### RECORDS PROVIDED
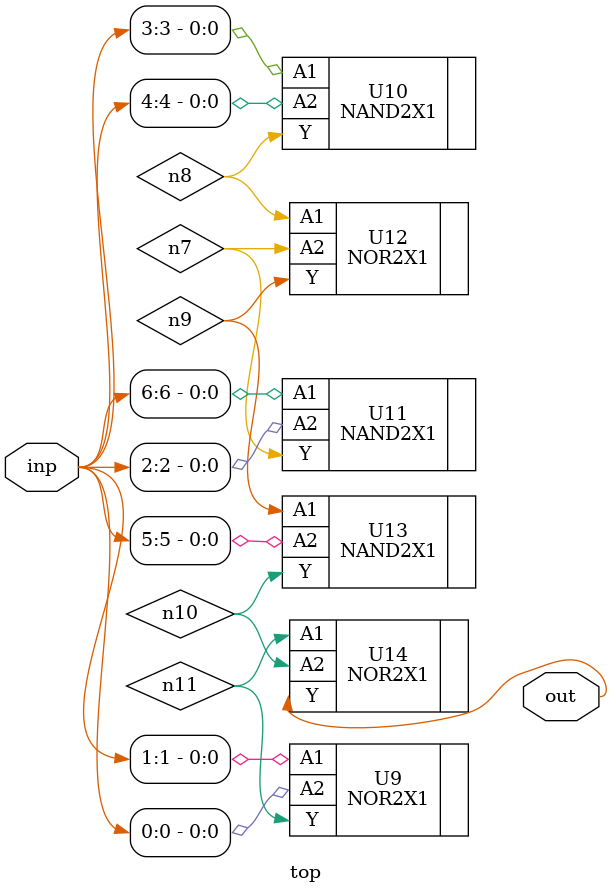
<source format=sv>


module top ( inp, out );
  input [6:0] inp;
  output out;
  wire   n7, n8, n9, n10, n11;

  NOR2X1 U9 ( .A1(inp[1]), .A2(inp[0]), .Y(n11) );
  NAND2X1 U10 ( .A1(inp[3]), .A2(inp[4]), .Y(n8) );
  NAND2X1 U11 ( .A1(inp[6]), .A2(inp[2]), .Y(n7) );
  NOR2X1 U12 ( .A1(n8), .A2(n7), .Y(n9) );
  NAND2X1 U13 ( .A1(n9), .A2(inp[5]), .Y(n10) );
  NOR2X1 U14 ( .A1(n11), .A2(n10), .Y(out) );
endmodule


</source>
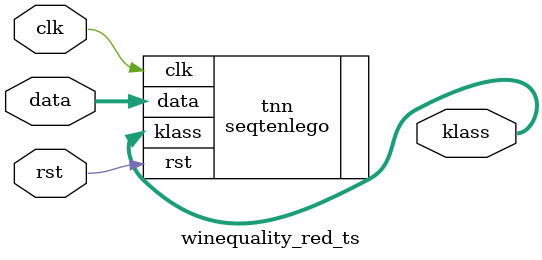
<source format=v>












module winequality_red_ts #(

parameter N = 11,
parameter M = 40,
parameter B = 4,
parameter C = 6,
parameter Ts = 5




  ) (
  input clk,
  input rst,
  input [N*B-1:0] data,
  output [$clog2(C)-1:0] klass
  );

  seqtenlego #(
      .N(N),.B(B),.M(M),.C(C),
  .Wvals(440'b00000000010001000100001100110110101110100000110011001011000000000000110000000010100011011100011001100001101010101000000000000000110000100000010001100001100010100001100010000000000000101001010000001010100001000000011000110101111000001001000101010100100001110110001000000100011000110000000100000010101110001000100100000011010100000000010000100001001000101000000010000100001000000100101000000000010100000000000101011100101100100101001011000000),
  .Wzero(440'b11000101110001000101111100110110111110101010111011111111100000110110110110001110100011011111111011101001101111101111000111000010110000101000010111100001110110101011100110000010011001111011010001001110111111010101111011110101111000101001100111010111101101110111001101011110011100111000110100111010101110001010101110011011010111000000010110110101111000101011001110101110101011010101111010101111011100010101100111011100111101101111001111100001),
  .Wnnz(640'h09060405080804070806050606080704070707070407060808060a05050608050807060806020707),
  .WvalsX(71'b11111010010011110001001011010000111010010110011001101111011010010001010),  // Bits of not-zeroes
  .WcolX(568'h2523211e190e0d0c08060400252421201f1d1916140f0e0c0b070302010027222120170c06012321190e0d0c0908040100231d1c0d0b0a0905271e1d1c1a171612110c04030200), // Column of non-zeros
  .WrowX(56'h473b2921160e00) // Column of non-zeros // Start indices per row
      ) tnn (
    .clk(clk),
    .rst(rst),
    .data(data),
    .klass(klass)
  );

endmodule

</source>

### REQUEST
Retype the data in full. Images do not go in the copy.

### EXERCISE RESPONSE
<source format=sv>


module top ( inp, out );
  input [6:0] inp;
  output out;
  wire   n7, n8, n9, n10, n11;

  NOR2X1 U9 ( .A1(inp[1]), .A2(inp[0]), .Y(n11) );
  NAND2X1 U10 ( .A1(inp[3]), .A2(inp[4]), .Y(n8) );
  NAND2X1 U11 ( .A1(inp[6]), .A2(inp[2]), .Y(n7) );
  NOR2X1 U12 ( .A1(n8), .A2(n7), .Y(n9) );
  NAND2X1 U13 ( .A1(n9), .A2(inp[5]), .Y(n10) );
  NOR2X1 U14 ( .A1(n11), .A2(n10), .Y(out) );
endmodule


</source>
<source format=v>












module winequality_red_ts #(

parameter N = 11,
parameter M = 40,
parameter B = 4,
parameter C = 6,
parameter Ts = 5




  ) (
  input clk,
  input rst,
  input [N*B-1:0] data,
  output [$clog2(C)-1:0] klass
  );

  seqtenlego #(
      .N(N),.B(B),.M(M),.C(C),
  .Wvals(440'b00000000010001000100001100110110101110100000110011001011000000000000110000000010100011011100011001100001101010101000000000000000110000100000010001100001100010100001100010000000000000101001010000001010100001000000011000110101111000001001000101010100100001110110001000000100011000110000000100000010101110001000100100000011010100000000010000100001001000101000000010000100001000000100101000000000010100000000000101011100101100100101001011000000),
  .Wzero(440'b11000101110001000101111100110110111110101010111011111111100000110110110110001110100011011111111011101001101111101111000111000010110000101000010111100001110110101011100110000010011001111011010001001110111111010101111011110101111000101001100111010111101101110111001101011110011100111000110100111010101110001010101110011011010111000000010110110101111000101011001110101110101011010101111010101111011100010101100111011100111101101111001111100001),
  .Wnnz(640'h09060405080804070806050606080704070707070407060808060a05050608050807060806020707),
  .WvalsX(71'b11111010010011110001001011010000111010010110011001101111011010010001010),  // Bits of not-zeroes
  .WcolX(568'h2523211e190e0d0c08060400252421201f1d1916140f0e0c0b070302010027222120170c06012321190e0d0c0908040100231d1c0d0b0a0905271e1d1c1a171612110c04030200), // Column of non-zeros
  .WrowX(56'h473b2921160e00) // Column of non-zeros // Start indices per row
      ) tnn (
    .clk(clk),
    .rst(rst),
    .data(data),
    .klass(klass)
  );

endmodule

</source>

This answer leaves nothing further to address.